In the 1950s and 60s, civil rights leaders learned a powerful lesson and put it to good, painful work. It changed our country immeasurably and ultimately ushered in the Civil Rights Act of 1964 and the Voting Rights Act of 1965.
On streets, on buses, at lunch counters, at train stops and even on the doorsteps of elementary, middle and high schools — people, particularly young people, quietly and peacefully protested inequity, injustice and inhumane segregation. The protests were orderly and dignified. Students were consistently respectable and peaceful.
The plan was to show the world that the spirit of white supremacy, which served as the foundation of Jim Crow segregation and oppression, would act out with horrific ugliness if its limits were tested even a little bit. Their hypothesis was proven right.
Peaceful, beautiful protestors, ranging from children to old women, were beaten with sticks and clubs as they crossed the Edmund Pettus Bridge in Selma. They were violently sprayed with full strength fire hoses and bitten by vicious police dogs under the direction of Birmingham Commissioner of Public Safety Eugene “Bull” Connor.

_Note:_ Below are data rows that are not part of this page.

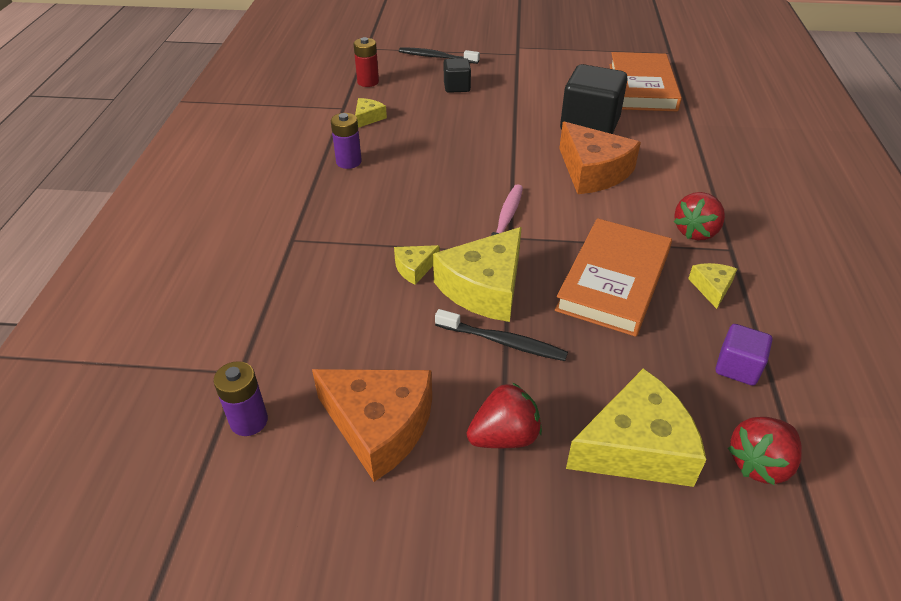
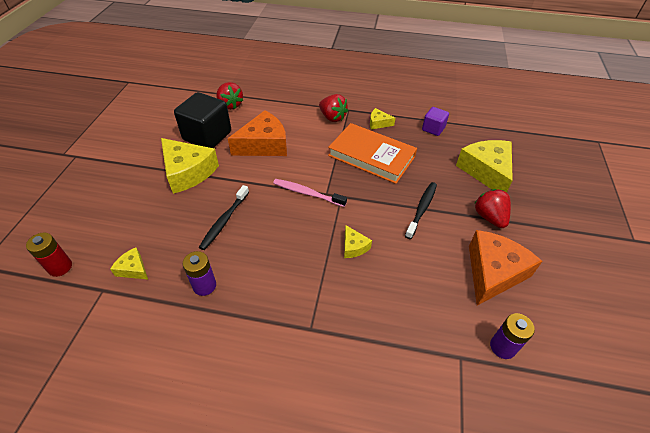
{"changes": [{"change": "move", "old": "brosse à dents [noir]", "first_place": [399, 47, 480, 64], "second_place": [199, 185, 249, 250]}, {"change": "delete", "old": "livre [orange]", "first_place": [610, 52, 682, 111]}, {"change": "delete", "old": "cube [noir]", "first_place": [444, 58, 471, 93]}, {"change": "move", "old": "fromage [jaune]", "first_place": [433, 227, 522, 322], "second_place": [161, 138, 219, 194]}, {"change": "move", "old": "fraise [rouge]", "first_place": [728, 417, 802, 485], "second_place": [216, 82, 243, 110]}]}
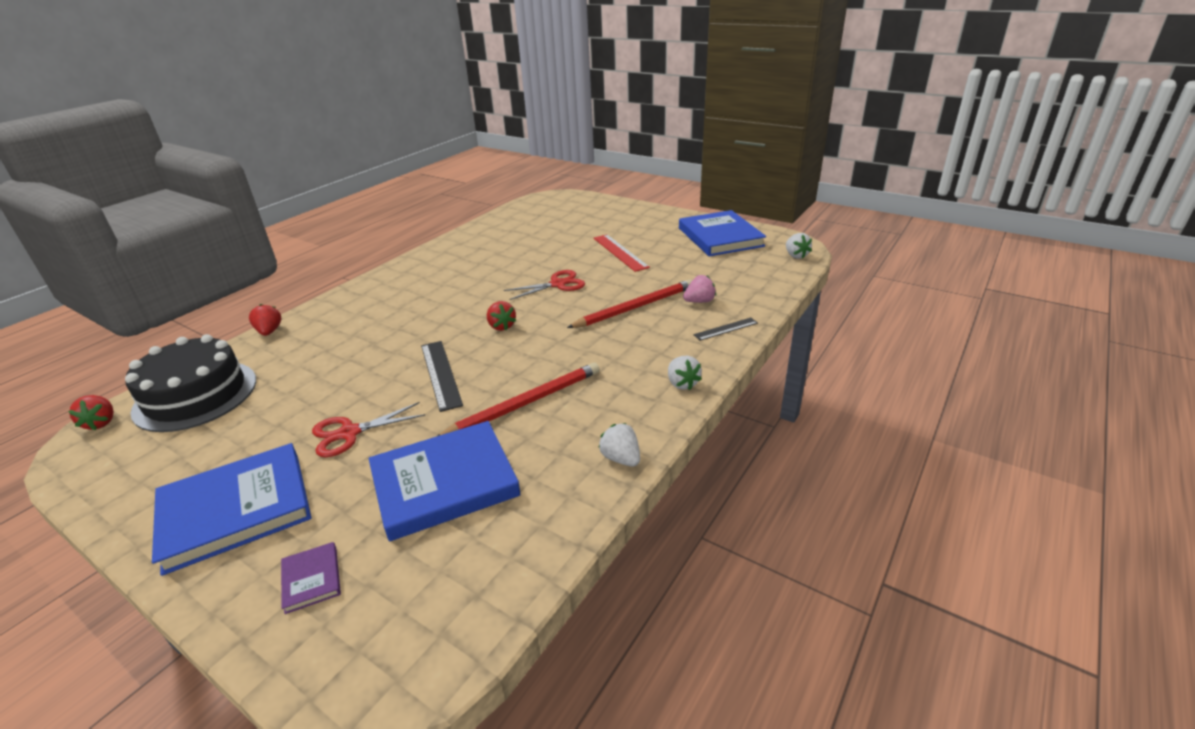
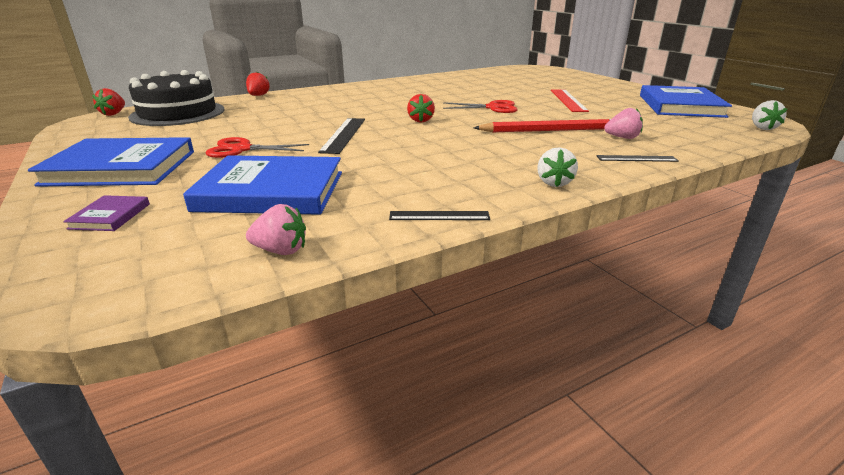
{"changes": [{"change": "delete", "old": "crayon [rouge]", "first_place": [436, 363, 600, 437]}, {"change": "replace", "old": "fraise [blanc]", "new": "règle [noir]", "first_place": [598, 423, 640, 467], "second_place": [389, 211, 490, 220]}, {"change": "insert", "new": "fraise [rose]", "second_place": [246, 204, 306, 255]}]}
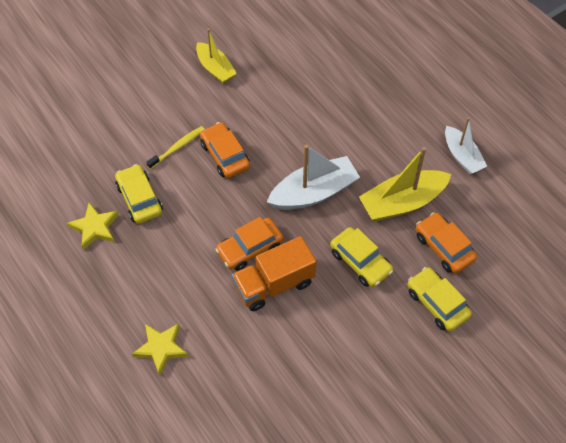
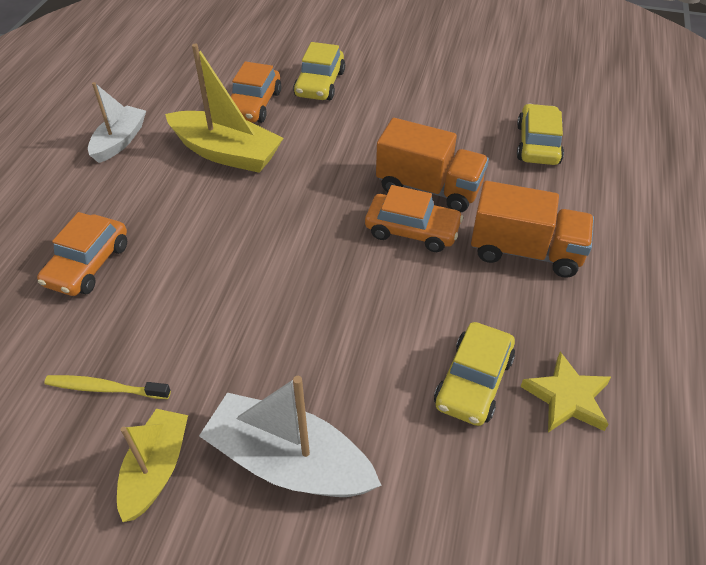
{"changes": [{"change": "move", "old": "voiture [orange]", "first_place": [200, 122, 250, 178], "second_place": [37, 212, 127, 296]}, {"change": "move", "old": "brosse à dents [jaune]", "first_place": [146, 126, 204, 169], "second_place": [44, 375, 171, 399]}, {"change": "move", "old": "bateau [blanc]", "first_place": [267, 145, 360, 210], "second_place": [199, 376, 382, 497]}, {"change": "move", "old": "voiture [jaune]", "first_place": [330, 227, 393, 287], "second_place": [517, 104, 564, 165]}, {"change": "delete", "old": "étoile [jaune]", "first_place": [132, 324, 188, 376]}, {"change": "insert", "new": "camion [orange]", "second_place": [471, 181, 594, 278]}]}
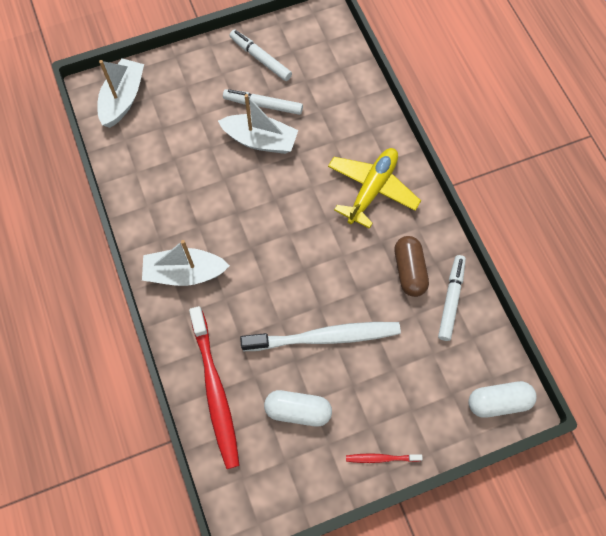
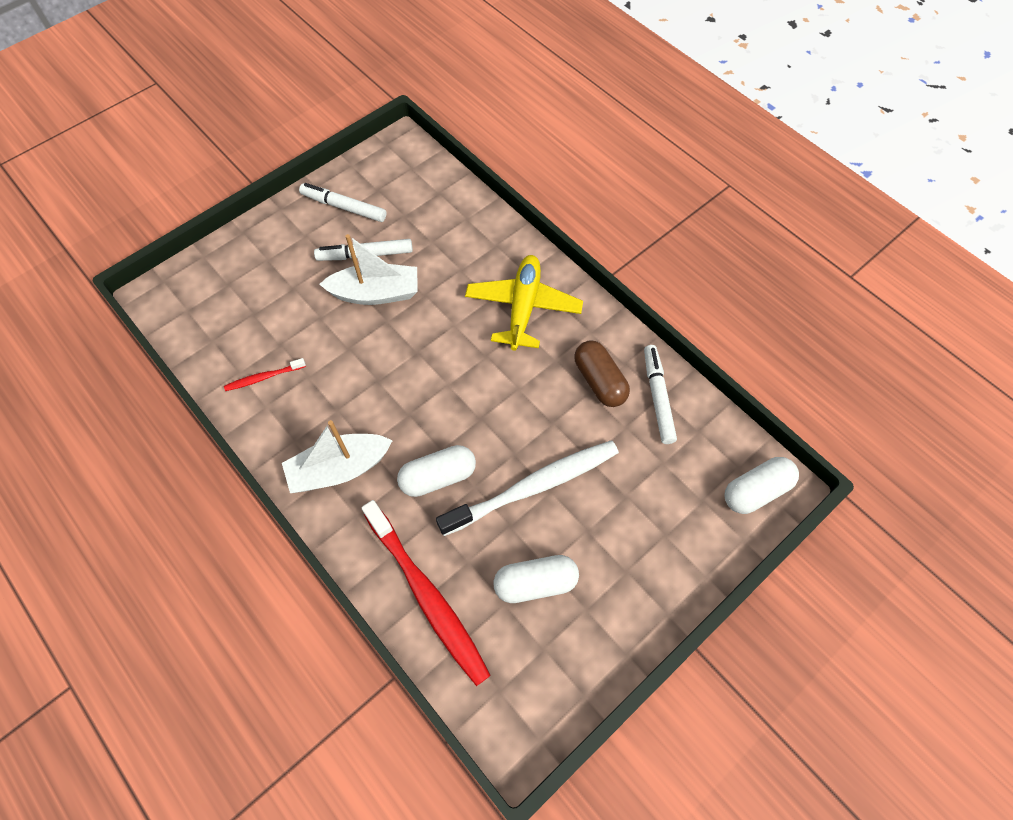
{"changes": [{"change": "delete", "old": "bateau [blanc]", "first_place": [97, 58, 144, 128]}, {"change": "move", "old": "brosse à dents [rouge]", "first_place": [346, 453, 423, 463], "second_place": [224, 358, 306, 391]}, {"change": "insert", "new": "gélule [blanc]", "second_place": [397, 445, 476, 497]}]}
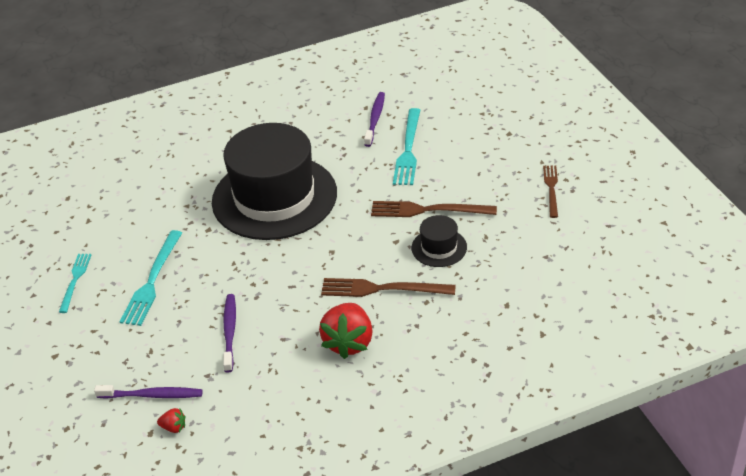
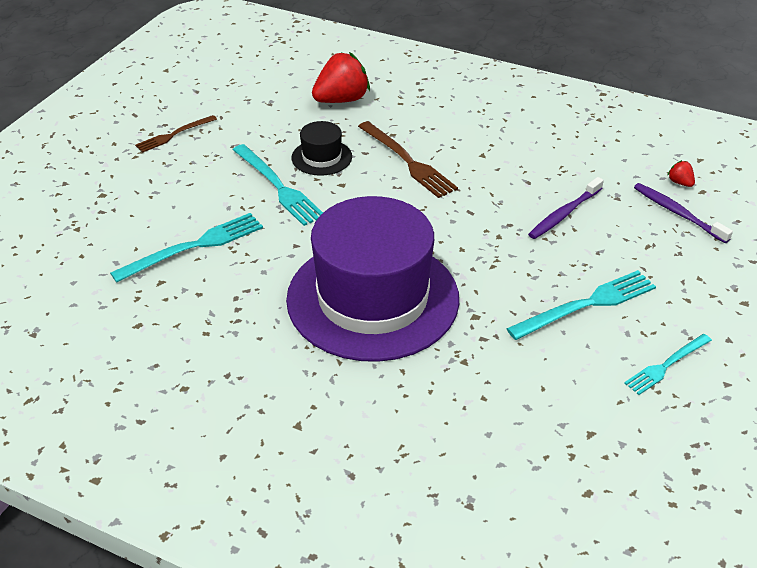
{"changes": [{"change": "delete", "old": "brosse à dents [violet]", "first_place": [364, 92, 385, 147]}, {"change": "recolor", "old": "chapeau [noir]", "new": "chapeau [violet]", "first_place": [212, 123, 337, 240], "second_place": [286, 196, 459, 362]}, {"change": "recolor", "old": "fourchette [marron]", "new": "fourchette [turquoise]", "first_place": [371, 201, 497, 217], "second_place": [233, 144, 323, 226]}, {"change": "move", "old": "fraise [rouge]", "first_place": [319, 303, 373, 359], "second_place": [312, 52, 370, 103]}]}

Four little girls had their bodies blown to bits by a bomb at the 16th Street Baptist Church. In Greensboro and Nashville, mean-spirited whites would smile and laugh as they dumped milkshakes on the heads of protestors quietly sitting at the segregated Woolworth’s lunch counters. Tax-paying black folk who built up the nerve to go and vote would be told to recite the Constitution or guess how many bubbles were in a bar of soap.
When the family of 6-year-old Ruby Bridges honored the request of the NAACP for her to integrate William Frantz Elementary School in Louisiana, what happened next defied all logic. White families began removing their kids from the school. Only one teacher, a transplant from Boston, would agree to teach her and ended up being forced to teach her in a classroom all by herself.
Protesters consistently showed up to yell and scream obscenities at the little girl. She began praying every day as armed security escorted her through the hateful mob. One woman threatened to poison Ruby — forcing the child to only eat and drink food she bought from home. Another woman brought a black baby doll in a coffin to the protests. Her father lost his job. Her family was banned from the local grocery store. Her grandparents were kicked off of the land where they were sharecroppers.